La modiste honoraire, ce soir-là, unissait, sur son corps, comme une double pourpre, le rouge au violet. Sa jupe, du plus riche et sombre améthyste, faisait des plis mous et luxurieux sur la cambrure ou les retraits de son corps, corselé de soie aubergine, — mais que voilait mal, un peu plus haut, une fanchon de mousseline rubis. Et l’or vierge de ses cheveux, ramassés et pendants sur la nuque, jetait de pâles éclairs.

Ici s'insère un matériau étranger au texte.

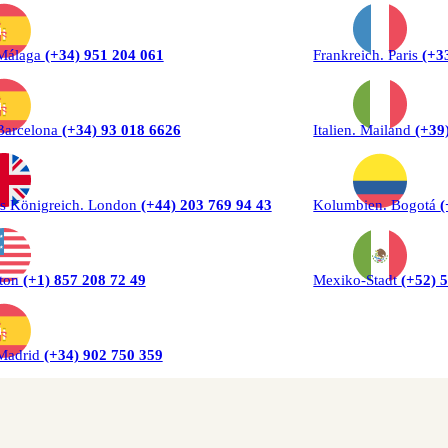
 Málaga
(+34) 951 204 061
Frankreich. Paris
(+3
Barcelona
(+34) 93 018 6626
Italien. Mailand
(+39
es Königreich. London
(+44) 203 769 94 43
Kolumbien. Bogotá
(
ton
(+1) 857 208 72 49
Mexiko-Stadt
(+52) 
 Madrid
(+34) 902 750 359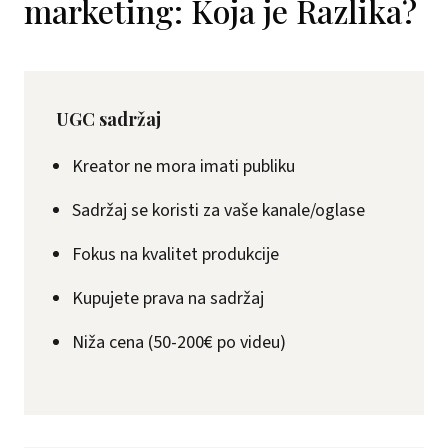
marketing: Koja je Razlika?
UGC sadržaj
Kreator ne mora imati publiku
Sadržaj se koristi za vaše kanale/oglase
Fokus na kvalitet produkcije
Kupujete prava na sadržaj
Niža cena (50-200€ po videu)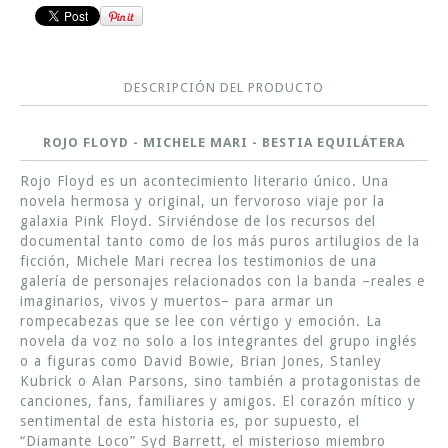
DESCRIPCIÓN DEL PRODUCTO
ROJO FLOYD - MICHELE MARI - BESTIA EQUILÁTERA
Rojo Floyd es un acontecimiento literario único. Una
novela hermosa y original, un fervoroso viaje por la
galaxia Pink Floyd. Sirviéndose de los recursos del
documental tanto como de los más puros artilugios de la
ficción, Michele Mari recrea los testimonios de una
galería de personajes relacionados con la banda –reales e
imaginarios, vivos y muertos– para armar un
rompecabezas que se lee con vértigo y emoción. La
novela da voz no solo a los integrantes del grupo inglés
o a figuras como David Bowie, Brian Jones, Stanley
Kubrick o Alan Parsons, sino también a protagonistas de
canciones, fans, familiares y amigos. El corazón mítico y
sentimental de esta historia es, por supuesto, el
“Diamante Loco” Syd Barrett, el misterioso miembro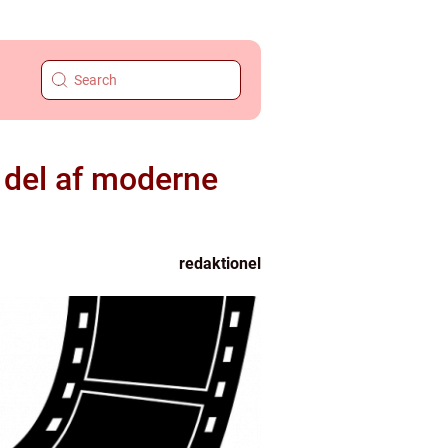
l del af moderne
redaktionel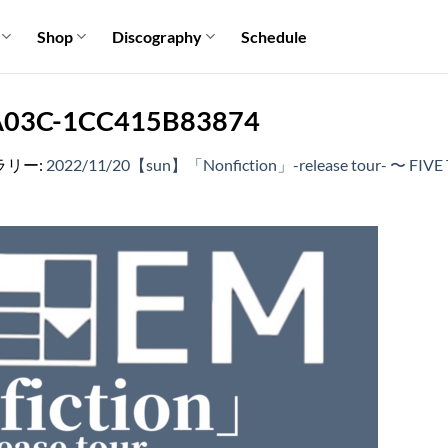
Shop
Discography
Schedule
A03C-1CC415B83874
ラリー:
2022/11/20【sun】「Nonfiction」-release tour- 〜 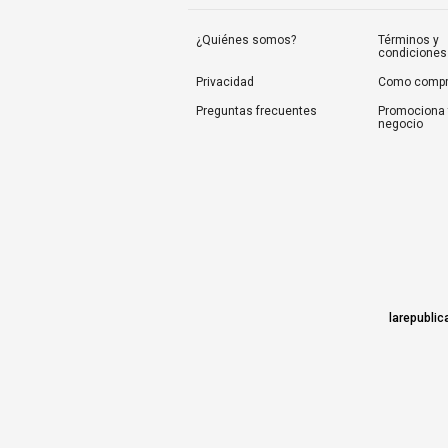
¿Quiénes somos?
Términos y
condiciones
Privacidad
Como compr
Preguntas frecuentes
Promociona 
negocio
larepublic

On entra, au sortir du théâtre, dans un restaurant de nuit, tout miroitant de lampes, et Lœtitia, reprenant le dialogue où on l’avait laissé :

— C’est comme ce Beardsley, dit-elle, où vous m’avez menée, l’autre jour, boulevard Malesherbes. Encore un de ces étrangers, qu’il faut se traduire à coups de dictionnaire. Moi j’y comprends rien. Je suppose que c’est de la mythologie.

— À part que ses modèles sont un peu trop vêtus…

— Trop vêtus ! Peste, mon cher, qu’est-ce qu’y vous faut ?

— Mais enfin, Lœtitia, les déesses de la Fable, vous en conviendrez, sont peintes le plus souvent sans chemise. Tandis que les « belles » d’Aubrey Beardsley en ont — un peu ouvertes — et des corsets, des loups, — que sais-je encore ? — des manchons, des éventails, de quoi aller dans la rue, enfin.